The Australian market took another pounding yesterday following more pain in US markets last Friday.
The All Ordinaries dropped 106.4 points (1.76 per cent) to 5,949.5 while the S&P/ASX 200 retreated 100.8 points (1.67 per cent) to 5,920.2.
The banks and financial sector fell 1.6 per cent. Macquarie shares sunk a further 6.6 per cent, taking its drop to 15 per cent since Macquarie notified the market of its exposure to the US sub-prime mortgage sector.
Macquarie advised investors yesterday that it had realised US$6 million in losses, or around 5 per cent of the aggregate value of Macquarie Fortress Notes.
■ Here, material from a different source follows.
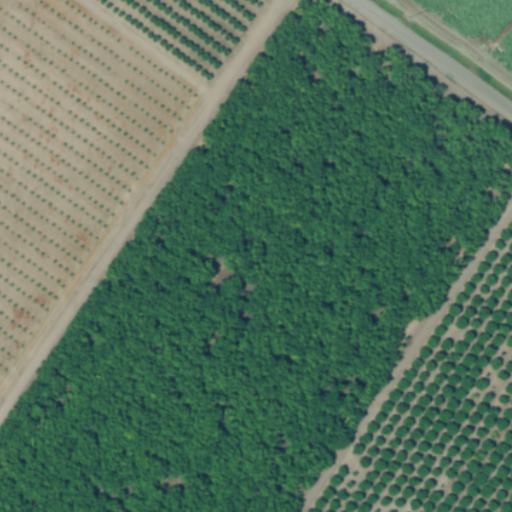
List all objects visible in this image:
road: (434, 55)
crop: (130, 125)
Macquarie Fortress's manager, Four Corners Capital management, has reduced some of the leverage in its portfolio by selling off US$133.4 million in senior secured loans since June 30. Senior loans fell 4 per cent in July; double the previous worse result in September 2001.
As of August 3 the senior loans portfolio had a face value of US$655.6 million.
A Macquarie note to investors said that the manager had no concerns that the loans in the portfolio would not continue to pay periodic interest and repay the principal outstanding at par.
The fund also advised that, as yet, it had not been subject to margin call.
Fellow diversified financials MFS and Babcock & Brown dropped 4.6 per cent and 4.1 per cent respectively, while Challenger slumped 5.7 per cent.